GUIDEBOOKS: Navigating Our Way Around the Pitfalls of Publishing and through Nature's Landscape

Have you ever been hiking in the woods and come across canine scat and wondered coyote or dog? Or found deep imprints in the snow and wondered just how fresh are these mountain lion tracks?

No? Well then, have you ever been browsing the books at your favorite bookstore and wondered What made this publisher buy this book? What kind of query letter did this author write? Would this agent be interested in my manuscript

Guidebooks are indispensible whether we’re navigating our way through the jungles of publishing, or wondering about the creature that might be lurking in the bushes just a few feet ahead of us. If we want to get published, we have to study the business. If we want to write about the natural world, we have to pay homage to the experts by bowing to their years of field experience and reading their field guides.

A year ago, wildlife biologists spent days studying possible signs of gray wolves on the High Lonesome Ranch in northwestern Colorado (read “Prodigal Dogs” by Michelle Nijhuis, High Country News). Wildlife biologists are in the “business” of studying scat and tracks. They’re experts at it.  It's their job.  When I wrote In Search of Kinship, I rarely wrote a chapter without referring to the Audubon Society's book Grasslands.  And while working on Sweetwater: A Mountain Cabin, a Life Unfolding, I referred again and again to Plants of the Black Hills and Bear Lodge Mountains.

When I spent a month alone in a remote cabin on the edge of the Cloud Peak Wilderness Area in Wyoming, the first books I packed to take along were my field guides.
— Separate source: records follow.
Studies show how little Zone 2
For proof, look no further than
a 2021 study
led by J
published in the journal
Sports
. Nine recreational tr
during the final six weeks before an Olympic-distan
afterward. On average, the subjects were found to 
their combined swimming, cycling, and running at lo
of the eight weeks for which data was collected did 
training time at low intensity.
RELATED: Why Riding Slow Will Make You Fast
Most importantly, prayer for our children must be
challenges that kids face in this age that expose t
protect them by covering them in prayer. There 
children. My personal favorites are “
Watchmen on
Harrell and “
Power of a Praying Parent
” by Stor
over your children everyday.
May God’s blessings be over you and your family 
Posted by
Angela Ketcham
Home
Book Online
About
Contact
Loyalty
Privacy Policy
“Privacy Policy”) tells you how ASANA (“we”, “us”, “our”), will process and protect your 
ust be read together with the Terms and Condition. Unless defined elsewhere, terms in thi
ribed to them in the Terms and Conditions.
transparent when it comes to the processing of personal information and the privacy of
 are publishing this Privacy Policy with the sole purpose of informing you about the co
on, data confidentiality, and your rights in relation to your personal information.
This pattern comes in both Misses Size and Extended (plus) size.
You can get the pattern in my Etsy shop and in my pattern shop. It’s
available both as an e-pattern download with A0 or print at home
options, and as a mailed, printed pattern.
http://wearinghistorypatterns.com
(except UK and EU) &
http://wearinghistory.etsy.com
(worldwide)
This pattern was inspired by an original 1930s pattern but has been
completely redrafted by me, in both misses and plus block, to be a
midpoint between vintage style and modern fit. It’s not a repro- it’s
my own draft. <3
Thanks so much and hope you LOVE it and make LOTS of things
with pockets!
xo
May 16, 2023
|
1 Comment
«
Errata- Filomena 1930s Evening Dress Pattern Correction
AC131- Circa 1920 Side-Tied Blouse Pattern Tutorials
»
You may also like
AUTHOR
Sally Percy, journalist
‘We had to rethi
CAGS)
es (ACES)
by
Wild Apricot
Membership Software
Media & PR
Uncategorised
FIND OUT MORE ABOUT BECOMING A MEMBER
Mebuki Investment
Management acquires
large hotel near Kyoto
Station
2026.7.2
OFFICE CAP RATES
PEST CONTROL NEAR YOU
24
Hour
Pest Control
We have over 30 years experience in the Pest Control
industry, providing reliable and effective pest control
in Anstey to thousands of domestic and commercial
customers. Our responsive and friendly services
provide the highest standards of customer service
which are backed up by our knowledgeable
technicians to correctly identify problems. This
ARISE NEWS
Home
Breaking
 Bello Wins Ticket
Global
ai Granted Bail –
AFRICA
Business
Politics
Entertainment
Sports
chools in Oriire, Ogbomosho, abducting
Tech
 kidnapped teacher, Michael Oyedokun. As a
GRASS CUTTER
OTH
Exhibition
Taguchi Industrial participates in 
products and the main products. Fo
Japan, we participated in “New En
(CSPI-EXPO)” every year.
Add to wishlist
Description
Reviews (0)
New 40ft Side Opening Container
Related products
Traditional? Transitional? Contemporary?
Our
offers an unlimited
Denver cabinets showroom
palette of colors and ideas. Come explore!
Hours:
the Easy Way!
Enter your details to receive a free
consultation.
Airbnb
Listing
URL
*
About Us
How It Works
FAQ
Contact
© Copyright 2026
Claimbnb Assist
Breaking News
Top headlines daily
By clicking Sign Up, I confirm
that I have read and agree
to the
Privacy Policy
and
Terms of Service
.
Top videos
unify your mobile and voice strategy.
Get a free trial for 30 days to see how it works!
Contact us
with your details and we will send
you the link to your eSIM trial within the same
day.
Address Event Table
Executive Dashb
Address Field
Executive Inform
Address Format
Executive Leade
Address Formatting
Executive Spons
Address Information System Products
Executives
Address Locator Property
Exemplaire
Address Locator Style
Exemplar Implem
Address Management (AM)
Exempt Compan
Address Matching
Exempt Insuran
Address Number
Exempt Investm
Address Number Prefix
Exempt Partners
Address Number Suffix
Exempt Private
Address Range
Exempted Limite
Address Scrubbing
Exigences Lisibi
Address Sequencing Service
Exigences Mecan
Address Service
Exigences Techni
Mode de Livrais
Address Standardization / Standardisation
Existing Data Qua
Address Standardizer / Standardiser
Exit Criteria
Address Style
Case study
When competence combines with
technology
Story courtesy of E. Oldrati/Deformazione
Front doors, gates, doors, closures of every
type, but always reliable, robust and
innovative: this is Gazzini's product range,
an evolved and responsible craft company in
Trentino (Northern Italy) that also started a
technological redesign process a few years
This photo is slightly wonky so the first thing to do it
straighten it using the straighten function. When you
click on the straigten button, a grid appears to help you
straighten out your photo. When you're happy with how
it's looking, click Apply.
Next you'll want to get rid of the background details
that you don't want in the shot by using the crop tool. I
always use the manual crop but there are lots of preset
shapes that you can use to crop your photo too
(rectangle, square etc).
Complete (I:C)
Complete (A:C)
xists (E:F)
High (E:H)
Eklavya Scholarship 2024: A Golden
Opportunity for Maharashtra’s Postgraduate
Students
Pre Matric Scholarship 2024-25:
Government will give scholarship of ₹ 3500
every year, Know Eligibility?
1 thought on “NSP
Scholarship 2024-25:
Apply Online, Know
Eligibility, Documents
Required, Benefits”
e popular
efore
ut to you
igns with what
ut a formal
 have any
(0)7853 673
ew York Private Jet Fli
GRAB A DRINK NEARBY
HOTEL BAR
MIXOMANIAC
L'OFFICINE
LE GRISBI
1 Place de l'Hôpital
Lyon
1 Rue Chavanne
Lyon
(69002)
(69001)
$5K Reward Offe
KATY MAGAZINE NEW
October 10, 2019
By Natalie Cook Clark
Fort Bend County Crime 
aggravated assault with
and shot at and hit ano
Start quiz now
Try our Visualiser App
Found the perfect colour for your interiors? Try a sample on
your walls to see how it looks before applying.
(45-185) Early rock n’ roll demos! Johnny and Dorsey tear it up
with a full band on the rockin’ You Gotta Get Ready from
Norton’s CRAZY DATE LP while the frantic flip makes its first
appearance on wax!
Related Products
In addition to Grasslands, here are a few of them: 

Animal Tracks (Peterson Field Guides) by Olaus J. Murie; Rocky Mountain Wild Flowers (National Museum of Natural Science) by A.E. Porsild; Field Guide to North American Rocks and Minerals (National Audubon Society);
How Indians Use Wild Plants for Food, Medicine and Crafts by Frances Densmore.

Agent Chip MacGregor’s January 17 newsletter praises Jeff Herman's GUIDE TO BOOK PUBLISHERS, EDITORS, AND LITERARY AGENTS 2010 (Sourcebooks). “This book can help you understand the industry,” he writes. “If you're interested in a career in writing, pick yourself up a copy.”
He also highly recommends Chuck Sambuchino's GUIDE TO LITERARY AGENTS (Writers Digest Books).

I just bought a copy of THE WRITERS GUIDE TO GETTING PUBLISHED by Kalmbach Publishing for $8.95, and the shipping was free.  All three of these books have information on publishers, agents, editors, query letters, book proposals, and current market trends.  And no doubt, they're just beginning to provide information for authors on how to negotiate our way through the tangled new landscape of e-books and iPads and Kindles.  More on that in the next blog.


Comments

Gail Storey said…
Page, I totally relate to your comment about whether the tracks are coyote or dog--I have to keep reminding myself to look up at the mountains instead of being so fascinated by tracks! A good analogy for the rest of your post.
Gail, like you, my eyes are often glued to the trail, instead of the horizon! Thank you for the comment!
Sheila Siler said…
Thanks for the post, I have made a point of always getting a guidebook for wherever we are headed on vacation each year. Thanks for the reminder to reach out to the community around us to help us discover things we might miss.
Page Lambert said…
In some ways, Sheila, the readers who leave their words here are my cairns, marking the trail for both of us. So thank you!
Karen said…
Page, I'm impressed with the appearance and info of your blog. Found you through the LinkEds and Writers comments on LinkedIn. Happy writing!
Page Lambert said…
Karen, thanks so much for taking the time to find your way to Connecting People with Nature, and Writers with Words. I'm looking forward to meeting everyone at LinkEds and Writers. Best of luck with your March writing goals!